## RECORDS
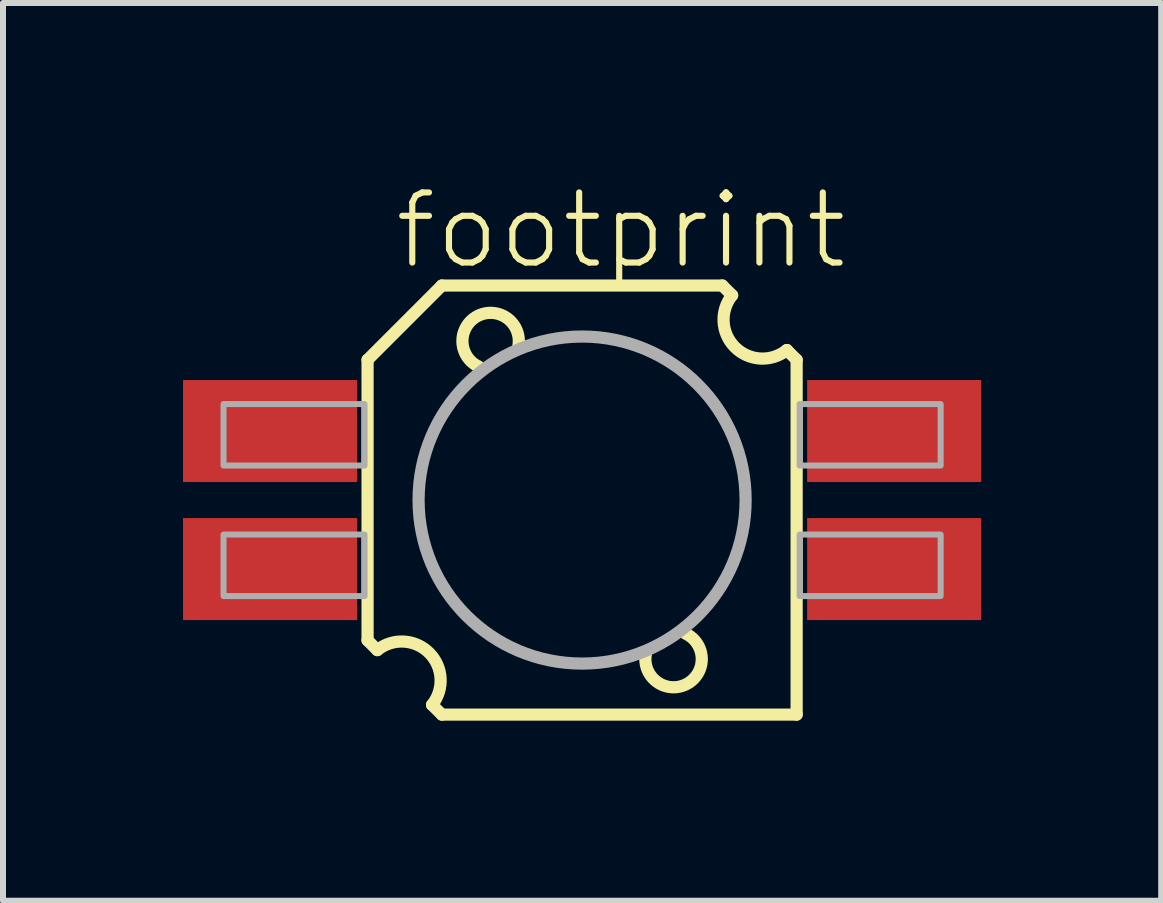
<source format=kicad_pcb>
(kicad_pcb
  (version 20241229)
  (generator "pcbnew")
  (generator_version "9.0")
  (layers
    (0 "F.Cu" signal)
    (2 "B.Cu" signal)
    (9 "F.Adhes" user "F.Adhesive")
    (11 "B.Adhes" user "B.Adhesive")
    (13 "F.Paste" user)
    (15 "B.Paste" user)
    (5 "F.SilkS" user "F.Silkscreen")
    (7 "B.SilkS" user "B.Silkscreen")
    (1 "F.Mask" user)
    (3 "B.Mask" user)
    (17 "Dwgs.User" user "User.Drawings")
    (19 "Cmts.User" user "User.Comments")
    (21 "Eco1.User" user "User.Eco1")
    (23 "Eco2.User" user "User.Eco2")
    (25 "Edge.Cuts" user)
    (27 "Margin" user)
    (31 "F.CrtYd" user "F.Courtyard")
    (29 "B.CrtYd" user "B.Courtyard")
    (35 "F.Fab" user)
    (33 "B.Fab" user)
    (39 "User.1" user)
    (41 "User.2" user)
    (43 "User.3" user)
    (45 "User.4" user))
  (footprint "footprint"
    (layer "F.Cu")
    (at 6.65 5.283)
    (property "Reference" "footprint" (at -3.175 -3.81 0) (layer "F.SilkS") (effects (font (size 1.168 1.168) (thickness 0.102)) (justify left bottom)))
    (fp_poly (pts (xy 2.542 -1.467) (xy 2.542 1.467) (xy 0 2.935) (xy -2.542 1.467) (xy -2.542 -1.467) (xy 0 -2.935)) (stroke (width 0) (type solid)) (fill yes) (layer "F.Mask"))
    (fp_line (start -3.575 -2.337) (end -2.337 -3.575) (stroke (width 0.203) (type solid)) (layer "F.SilkS"))
    (fp_line (start -3.575 2.337) (end -3.575 -2.337) (stroke (width 0.203) (type solid)) (layer "F.SilkS"))
    (fp_line (start -3.413 2.5) (end -3.575 2.337) (stroke (width 0.203) (type solid)) (layer "F.SilkS"))
    (fp_line (start -2.337 -3.575) (end 2.337 -3.575) (stroke (width 0.203) (type solid)) (layer "F.SilkS"))
    (fp_line (start -2.337 3.575) (end -2.5 3.413) (stroke (width 0.203) (type solid)) (layer "F.SilkS"))
    (fp_line (start 2.337 -3.575) (end 2.5 -3.413) (stroke (width 0.203) (type solid)) (layer "F.SilkS"))
    (fp_line (start 3.413 -2.5) (end 3.575 -2.337) (stroke (width 0.203) (type solid)) (layer "F.SilkS"))
    (fp_line (start 3.575 -2.337) (end 3.575 3.575) (stroke (width 0.203) (type solid)) (layer "F.SilkS"))
    (fp_line (start 3.575 3.575) (end -2.337 3.575) (stroke (width 0.203) (type solid)) (layer "F.SilkS"))
    (fp_arc (start -3.412499 2.499999) (mid -2.54749 2.547491) (end -2.5 3.4125) (stroke (width 0.2032) (type solid)) (layer "F.SilkS"))
    (fp_arc (start -1.725 -2.225) (mid -1.737641 -3.068797) (end -1.062499 -2.562499) (stroke (width 0.2032) (type solid)) (layer "F.SilkS"))
    (fp_arc (start 1.725 2.225) (mid 1.737641 3.068797) (end 1.062499 2.562499) (stroke (width 0.2032) (type solid)) (layer "F.SilkS"))
    (fp_arc (start 3.412499 -2.499999) (mid 2.54749 -2.547491) (end 2.5 -3.4125) (stroke (width 0.2032) (type solid)) (layer "F.SilkS"))
    (fp_poly (pts (xy 2.542 -1.467) (xy 2.542 1.467) (xy 0 2.935) (xy -2.542 1.467) (xy -2.542 -1.467) (xy 0 -2.935)) (stroke (width 0) (type solid)) (fill yes) (layer "F.Paste"))
    (fp_circle (center 0 0) (end 2.725 0) (stroke (width 0.203) (type solid)) (fill no) (layer "F.Fab"))
    (fp_poly (pts (xy -5.975 -0.575) (xy -3.625 -0.575) (xy -3.625 -1.6) (xy -5.975 -1.6)) (stroke (width 0.1) (type solid)) (fill no) (layer "F.Fab"))
    (fp_poly (pts (xy -5.975 1.6) (xy -3.625 1.6) (xy -3.625 0.575) (xy -5.975 0.575)) (stroke (width 0.1) (type solid)) (fill no) (layer "F.Fab"))
    (fp_poly (pts (xy 5.975 -1.6) (xy 3.625 -1.6) (xy 3.625 -0.575) (xy 5.975 -0.575)) (stroke (width 0.1) (type solid)) (fill no) (layer "F.Fab"))
    (fp_poly (pts (xy 5.975 0.575) (xy 3.625 0.575) (xy 3.625 1.6) (xy 5.975 1.6)) (stroke (width 0.1) (type solid)) (fill no) (layer "F.Fab"))
    (pad "1NC" smd rect (at -5.2 -1.15) (size 2.9 1.7) (layers "F.Cu" "F.Mask" "F.Paste"))
    (pad "2+" smd rect (at -5.2 1.15) (size 2.9 1.7) (layers "F.Cu" "F.Mask" "F.Paste"))
    (pad "3NC" smd rect (at 5.2 1.15 180) (size 2.9 1.7) (layers "F.Cu" "F.Mask" "F.Paste"))
    (pad "4-" smd rect (at 5.2 -1.15 180) (size 2.9 1.7) (layers "F.Cu" "F.Mask" "F.Paste")))
  (gr_rect
    (start -3 -3)
    (end 16.3 11.96)
    (stroke (width 0.1) (type default))
    (fill no)
    (layer "Edge.Cuts")))
</source>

## YOUR GOAL
Return a copy of each line in the entries that carries the string "CrtYd".

## RESULT FOR THIS TASK
    (31 "F.CrtYd" user "F.Courtyard")
    (29 "B.CrtYd" user "B.Courtyard")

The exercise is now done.